With 155 deaths recorded in early June, the NCDC said the fatality rate in the country is 19.8 per cent, which is lower than the 20.2 per cent recorded for the same period in 2021. And 24 states have registered at least one. Confirmed cases this year with three states – Ondo, Edo and Bauchi – account for 68 percent of all confirmed cases.
What is Lassa fever and how do humans contract it?
According to the World Health Organization, Lassa fever is an acute viral hemorrhagic disease caused by Lassa virus, a member of the arenavirus family of viruses. Humans usually become infected with Lassa virus by coming into contact with food or household items contaminated with the urine or feces of infected Mastomys rats. The disease is endemic in rodent populations in parts of West Africa.

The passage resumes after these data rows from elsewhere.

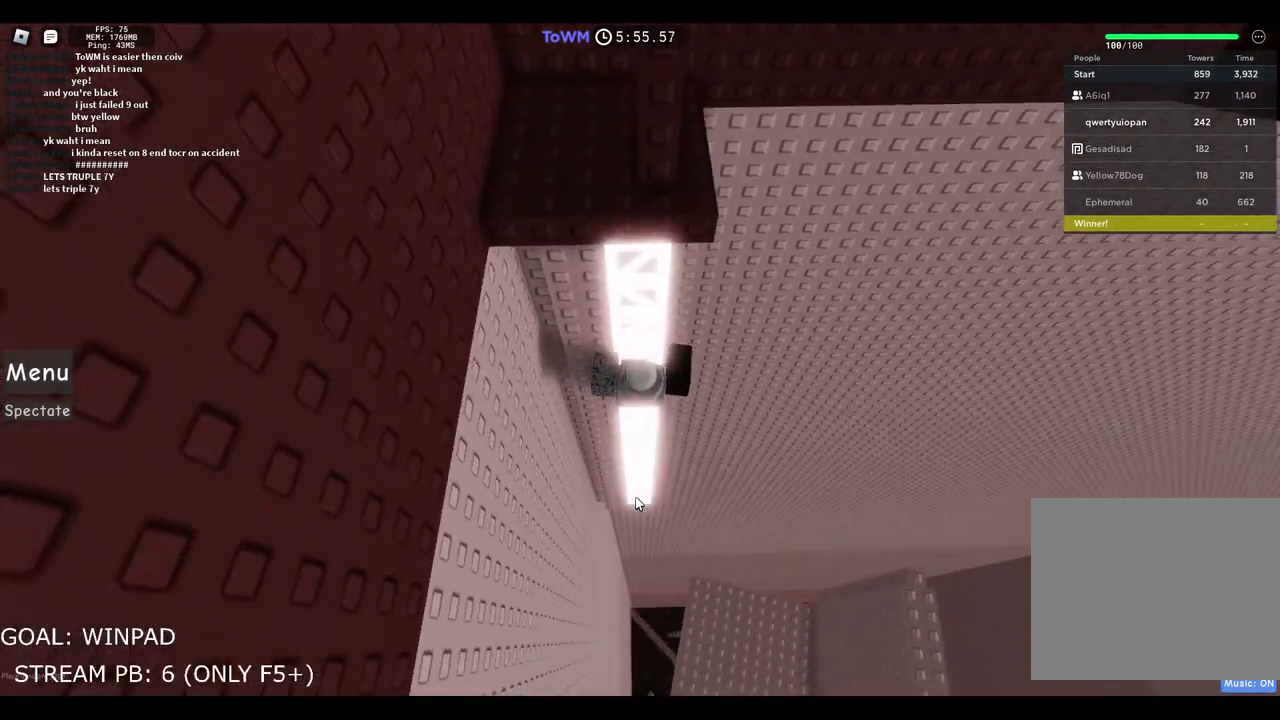
Gameplay with keyboard; each line is a JSON object with the keys held at the frame after it. "events" lists presses ("down") and releases ("up") of "a", "ctrl", "d", "e", "q", "s", "shift", "space" and "w" between this image and that frame as [ms after this image, input, new state], when the widget could be followed in between. No other keys are recorded. Mouse input is not recorded.
{"keys": [], "events": [[350, "w", "down"], [500, "w", "up"]]}
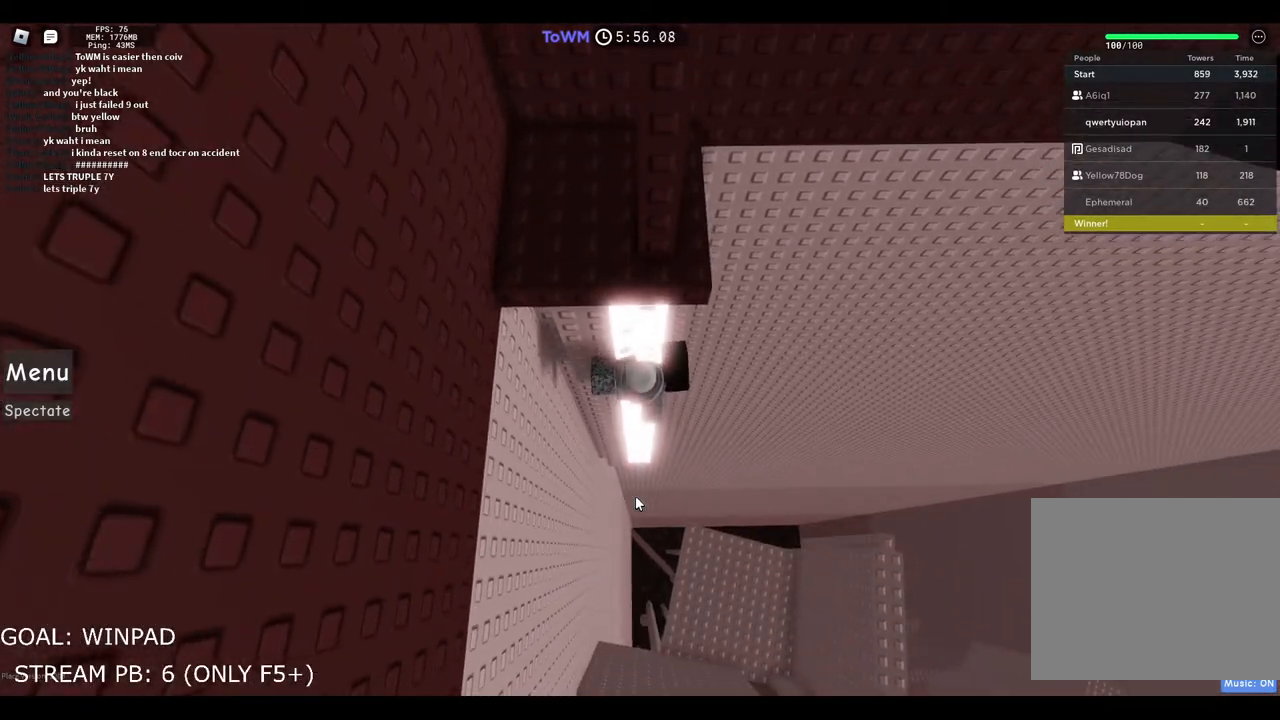
{"keys": [], "events": [[300, "s", "down"], [500, "s", "up"]]}
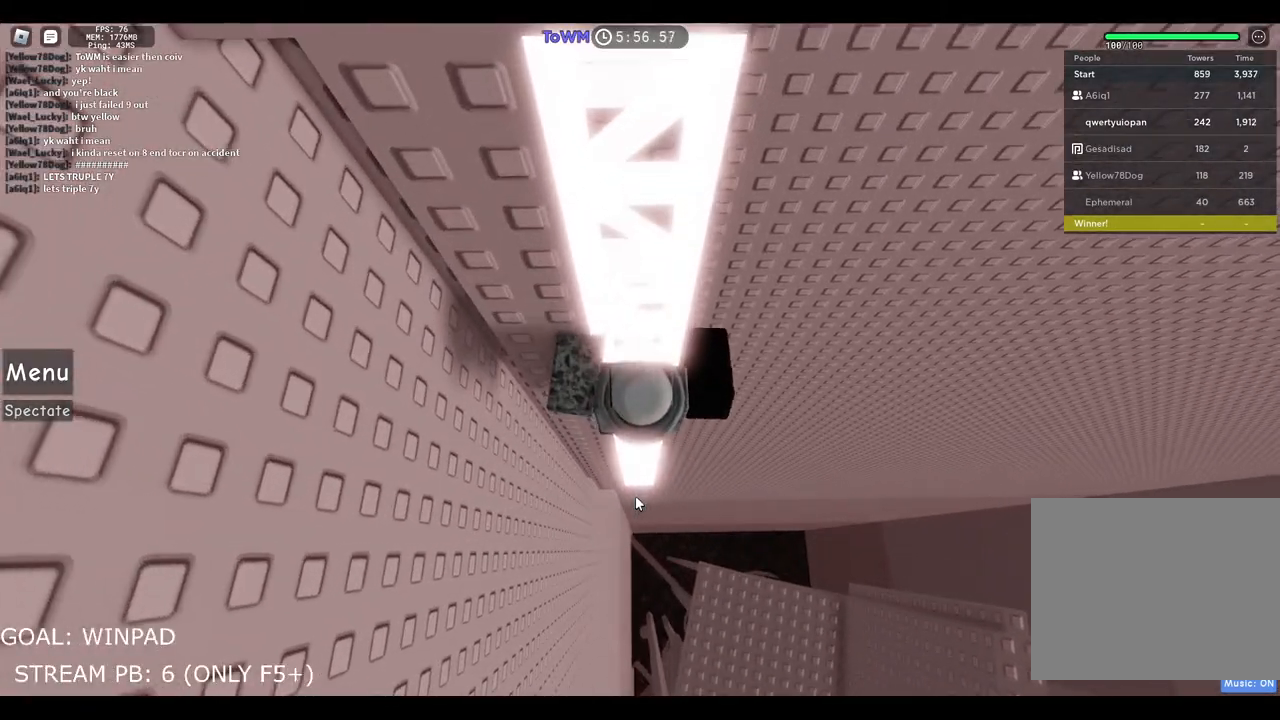
{"keys": [], "events": []}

What are the symptoms of Lassa fever?
In some cases, Lassa fever has symptoms similar to malaria, appearing between one and three weeks after exposure to the virus. In mild cases, the disease causes fever, fatigue, weakness and headache. The NCDC said that it is committed to support the state’s public health teams to achieve the goal of reducing the Lassa fever case fatality rate to single digits. The disease control agency said it is currently distributing medical response items to states and treatment centers as part of measures to control the spread of the disease.